Thursday, September 24, 2015

SIGHTS AND INSIGHTS - SANTIAGO, CHILE 2015

MARCH 21 – MARCH 29, 2015

WHAT A WAY TO GO! 

Sponsored by the award-winning commercial design specialists of NM Interiors Group at www.nminteriors.biz.

Let me put this as delicately as I can. Once you get to Santiago, Chile, you go in style.



Quite simply, this bathroom at the Museo Chileno de Arte Precolombino was one of the high points of my eight-day visit to Santiago. The design concept is simple. Small, cobalt blue tiles.

They’re easy to clean. Durable. Delightful. A joy to look at. It seemed akin to a discrete, cool and quiet mini-throne room sans simpering courtiers and ormolu. That’s my long-winded synonym for “(en)joy.”

Conceptually, the blue tiles seemed a perfect complement to the beautiful and marvelous antiquities we inspected there. But more about the antiquities, later. After a bathroom break.



Moving on. Actually, for the length our stay in Chili, the only bathroom that wasn't lovely - I do use that word advisedly - or spotless was at the airport. And, honestly, I've seen lots worse in Phoenix, Arizona (my home city) and elsewhere.

No, I didn't take photos of all the bathrooms I visited in Santiago. I wish I had. But here are a few from the Parque Arauco mall, not far from our hotel. 



Does this look like “Third World” living to you? 


No, this is not a “pay for use” bathroom. This is a public men’s bathroom, around 6:30 PM, in a very active mall.


The walls are ceramic – a simulated wood pattern. The faucet is photoelectric.


The mirrors are spotless. 


Take a quick peek inside (See below. By the way, the man with his back to the camera is drying his hands.)

Source material:

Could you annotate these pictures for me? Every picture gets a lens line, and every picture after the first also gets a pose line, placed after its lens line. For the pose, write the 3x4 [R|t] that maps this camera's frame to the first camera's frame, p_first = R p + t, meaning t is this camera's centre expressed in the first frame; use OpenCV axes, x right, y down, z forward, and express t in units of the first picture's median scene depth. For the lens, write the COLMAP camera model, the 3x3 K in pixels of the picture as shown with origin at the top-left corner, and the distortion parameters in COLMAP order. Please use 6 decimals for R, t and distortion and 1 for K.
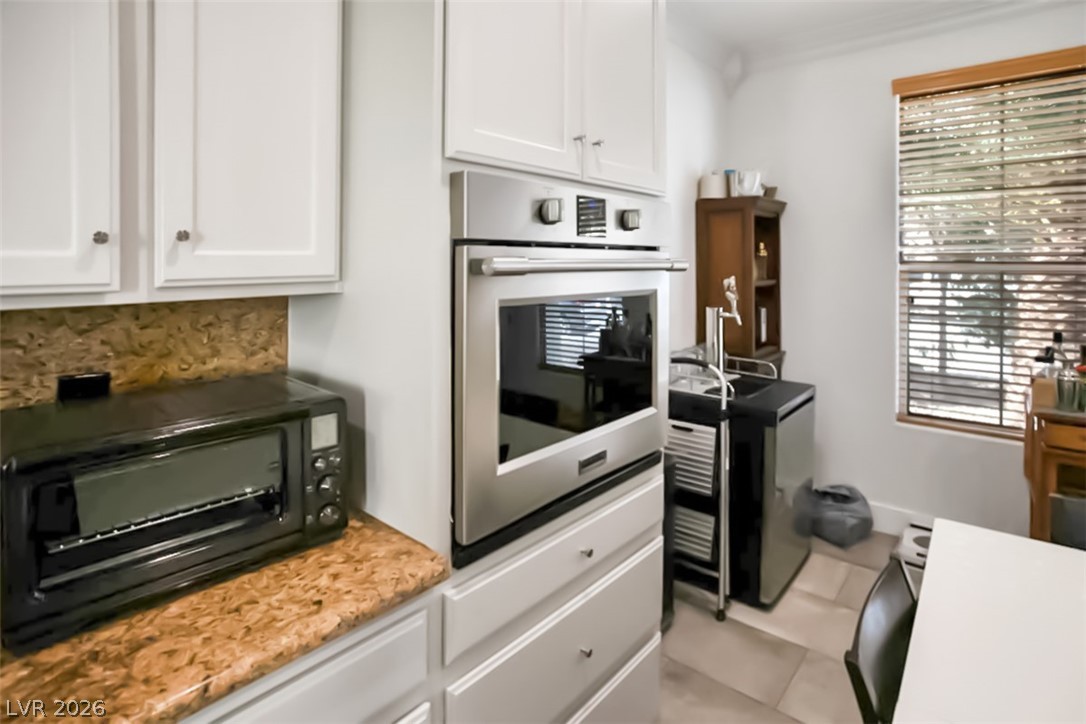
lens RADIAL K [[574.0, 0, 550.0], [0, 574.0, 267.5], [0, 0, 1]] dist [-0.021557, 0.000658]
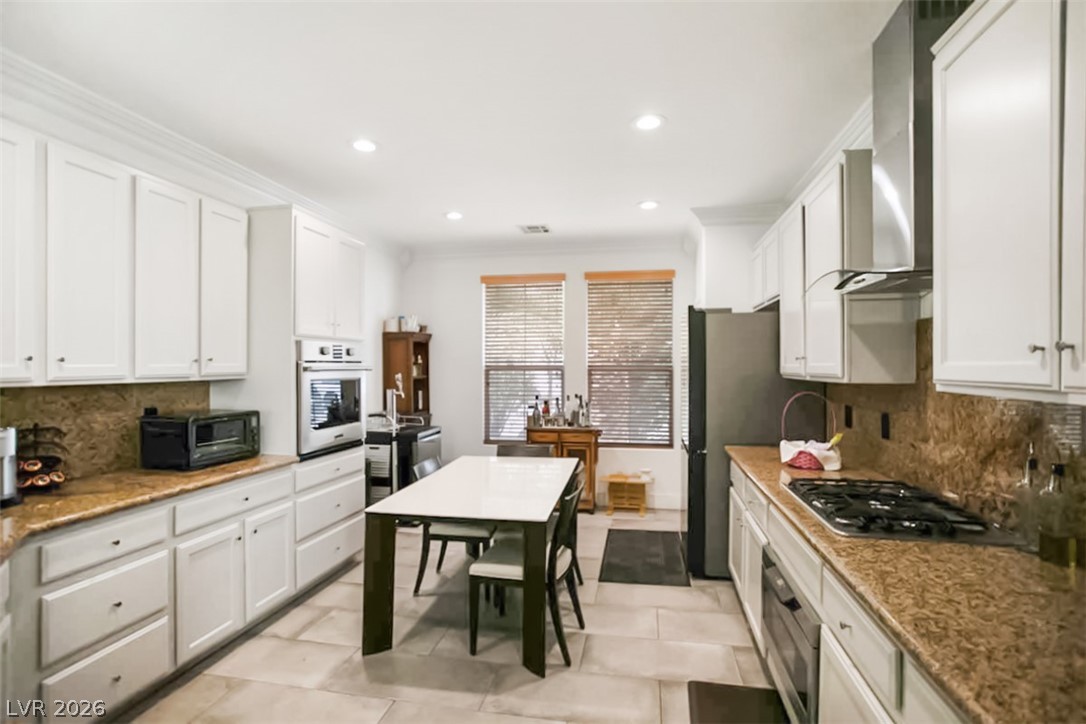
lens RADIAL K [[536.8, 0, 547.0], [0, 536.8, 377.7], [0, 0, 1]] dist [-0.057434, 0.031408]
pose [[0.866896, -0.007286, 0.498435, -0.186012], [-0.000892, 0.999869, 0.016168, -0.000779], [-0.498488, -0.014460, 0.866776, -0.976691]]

Work to be completed: Reproduce the blog post about bathrooms in Santiago, Chile, word for word from start to finish, ignoring the data.

Response to the exercise:
Thursday, September 24, 2015

SIGHTS AND INSIGHTS - SANTIAGO, CHILE 2015

MARCH 21 – MARCH 29, 2015

WHAT A WAY TO GO! 

Sponsored by the award-winning commercial design specialists of NM Interiors Group at www.nminteriors.biz.

Let me put this as delicately as I can. Once you get to Santiago, Chile, you go in style.



Quite simply, this bathroom at the Museo Chileno de Arte Precolombino was one of the high points of my eight-day visit to Santiago. The design concept is simple. Small, cobalt blue tiles.

They’re easy to clean. Durable. Delightful. A joy to look at. It seemed akin to a discrete, cool and quiet mini-throne room sans simpering courtiers and ormolu. That’s my long-winded synonym for “(en)joy.”

Conceptually, the blue tiles seemed a perfect complement to the beautiful and marvelous antiquities we inspected there. But more about the antiquities, later. After a bathroom break.



Moving on. Actually, for the length our stay in Chili, the only bathroom that wasn't lovely - I do use that word advisedly - or spotless was at the airport. And, honestly, I've seen lots worse in Phoenix, Arizona (my home city) and elsewhere.

No, I didn't take photos of all the bathrooms I visited in Santiago. I wish I had. But here are a few from the Parque Arauco mall, not far from our hotel. 



Does this look like “Third World” living to you? 


No, this is not a “pay for use” bathroom. This is a public men’s bathroom, around 6:30 PM, in a very active mall.


The walls are ceramic – a simulated wood pattern. The faucet is photoelectric.


The mirrors are spotless. 


Take a quick peek inside (See below. By the way, the man with his back to the camera is drying his hands.)